剣でそれを断ち切ろうとするが、スライムの体はまるで水でも切っているかのような感触。
さらに刀身に着いたスライムの破片で、剣が腐食しボロボロに。
「触っただけで終わりかよ」
という事は、取り込まれたら溶かされて、復活しても溶かされてと、無限ループ。
神様、これは詰んだっていう状態ですね?
どうしようか考えを巡らせていると、入り口から光るものが飛んでくる。
俺は咄嗟に体を屈めると、飛んできた短剣がスライムの体に突き刺さるが、それらはすぐに取り込まれ、複数の泡が立ちすぐに溶けてなくなる。

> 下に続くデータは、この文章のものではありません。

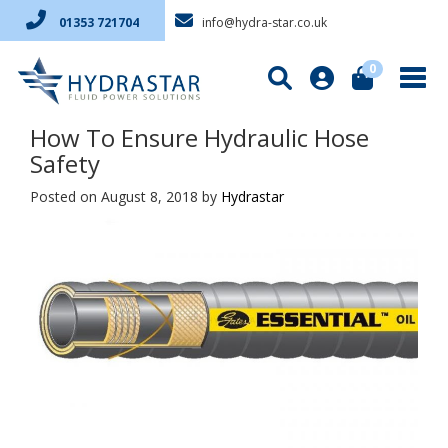
info@hydra-star.co.uk
01353 721704
0
How To Ensure Hydraulic Hose
Safety
Posted on August 8, 2018
by
Hydrastar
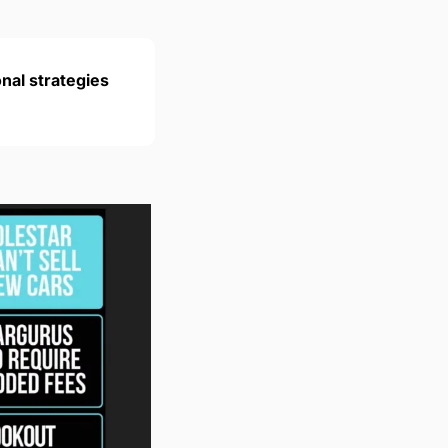
nal strategies 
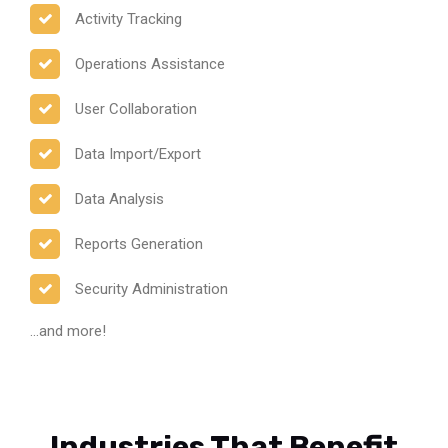
Activity Tracking
Operations Assistance
User Collaboration
Data Import/Export
Data Analysis
Reports Generation
Security Administration
...and more!
Industries That Benefit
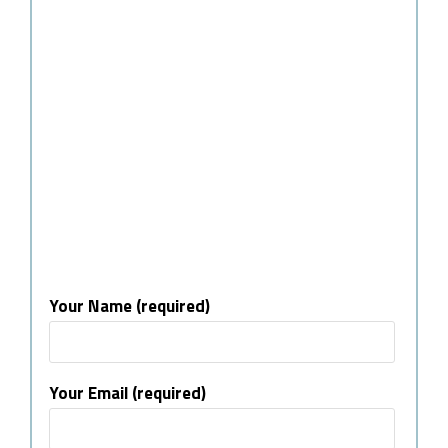
Your Name (required)
Your Email (required)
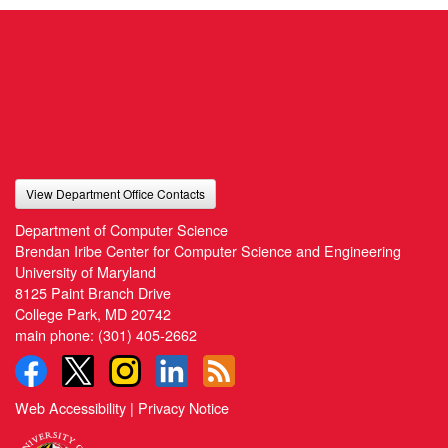
View Department Office Contacts
Department of Computer Science
Brendan Iribe Center for Computer Science and Engineering
University of Maryland
8125 Paint Branch Drive
College Park, MD 20742
main phone:
(301) 405-2662
Web Accessibility
|
Privacy Notice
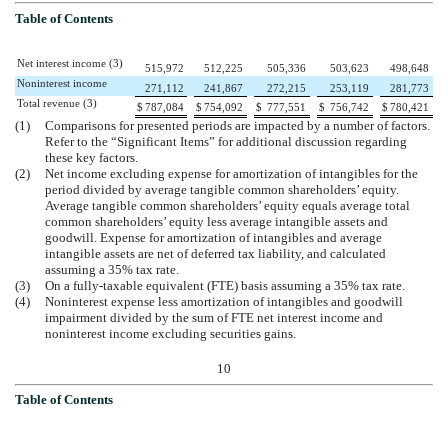
Table of Contents
Net interest income (3)
515,972
512,225
505,336
503,623
498,648
Noninterest income
271,112
241,867
272,215
253,119
281,773
Total revenue (3)
$
787,084
$
754,092
$
777,551
$
756,742
$
780,421
(1)
Comparisons for presented periods are impacted by a number of factors.
Refer to the “Significant Items” for additional discussion regarding
these key factors.
(2)
Net income excluding expense for amortization of intangibles for the
period divided by average tangible common shareholders’ equity.
Average tangible common shareholders’ equity equals average total
common shareholders’ equity less average intangible assets and
goodwill. Expense for amortization of intangibles and average
intangible assets are net of deferred tax liability, and calculated
assuming a 35% tax rate.
(3)
On a fully-taxable equivalent (FTE) basis assuming a 35% tax rate.
(4)
Noninterest expense less amortization of intangibles and goodwill
impairment divided by the sum of FTE net interest income and
noninterest income excluding securities gains.
10
Table of Contents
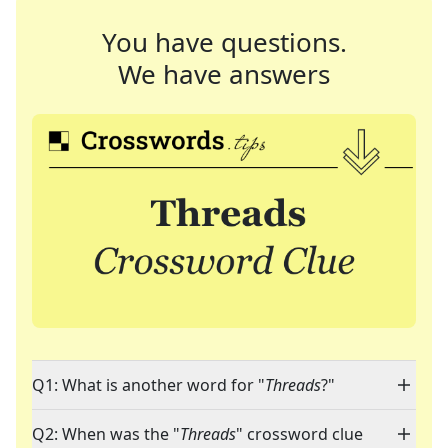
You have questions.
We have answers
Q1: What is another word for "
Threads
?"
Q2: When was the "
Threads
" crossword clue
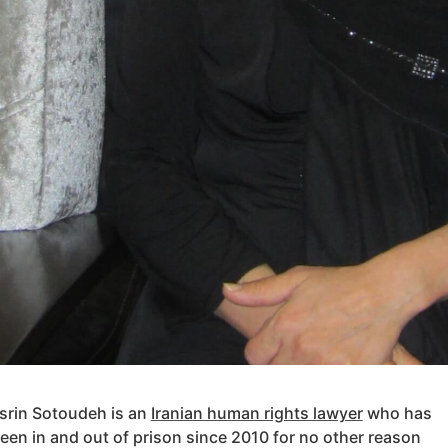
srin Sotoudeh is an
Iranian human rights lawyer
who has
een in and out of prison since 2010 for no other reason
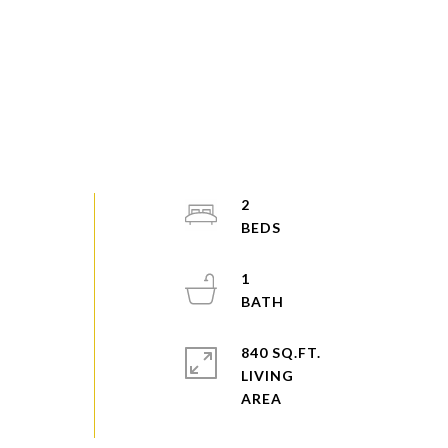
2
1
840 SQ.FT.
LIVING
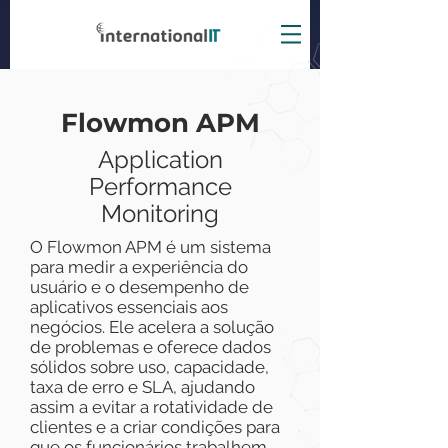
Flowmon APM
A
pplication
Performance
Monitoring
O Flowmon APM é um sistema
para medir a experiência do
usuário e o desempenho de
aplicativos essenciais aos
negócios. Ele acelera a solução
de problemas e oferece dados
sólidos sobre uso, capacidade,
taxa de erro e SLA, ajudando
assim a evitar a rotatividade de
clientes e a criar condições para
que os funcionários trabalhem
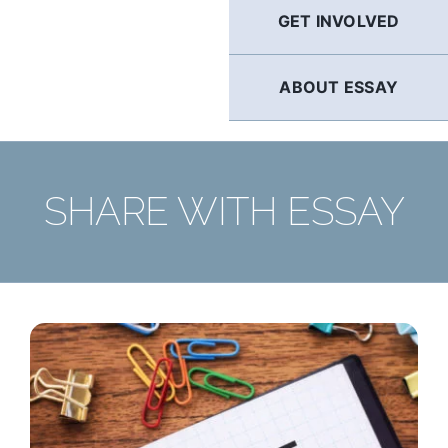
GET INVOLVED
ABOUT ESSAY
SHARE WITH ESSAY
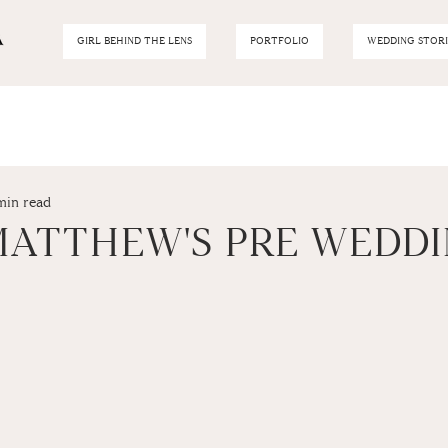
GIRL BEHIND THE LENS
PORTFOLIO
WEDDING STORI
min read
 MATTHEW'S PRE WEDD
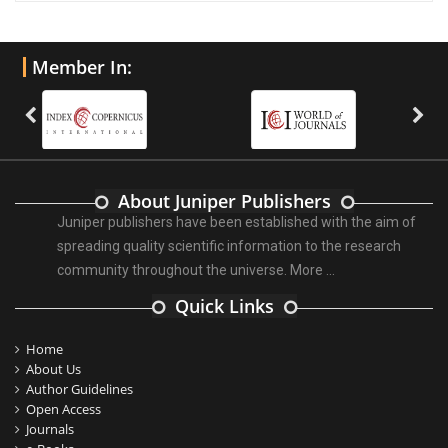
Member In:
About Juniper Publishers
Juniper publishers have been established with the aim of
spreading quality scientific information to the research
community throughout the universe.
More ...
Quick Links
Home
About Us
Author Guidelines
Open Access
Journals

その短剣と一緒に飛び込んできたのは、俺を案内してくれたメイドだった。
「タクヤ様、助太刀いたします」
「あ、ありがとう」
「先ほどまでの無礼な態度をお許しください、タクヤ様の部屋にいたフェアリーから事情は聴きました」
ルゥルゥにはこの後やってもらうことがある。
与えられた俺の寝室に隠れてもらっているが・・・事情を聴いたって言ったか?
「あんた俺の、魔物の言葉が分かるのか」
「勿論でございます、私も半獣でございます」
見た目はただの女の子なんだが。こういう半獣も居るのか。
「詳しい話は後で、今はここから逃げましょう」
「だがどうしたらいい、触ったら溶かされるような相手だ、背を向けたらすぐに捕まっちまう」
「スライムは不死では御座いません、物理攻撃が無効なだけで、魔法なら傷を与えられるはずです」
魔法・・・はユエールから少しだけ習ったが、初歩の段階で躓いていた。
教える相手が異世界人で、しかも先生が魔法を使わない騎士じゃ、そうもなるよという状態。
「あんたは魔法使える?」
「残念ながら」
「じゃぁなんで飛び込んできたんだよ!状況変わらないよ!」
「私が飛び込むことで何か変化があるかと思い・・・それから、ほんの少し、タクヤ様が魔法がお使いになる事を期待しました」
このメイド、頭良さそうに見えるのに・・・中身はすっげぇ残念な子だ。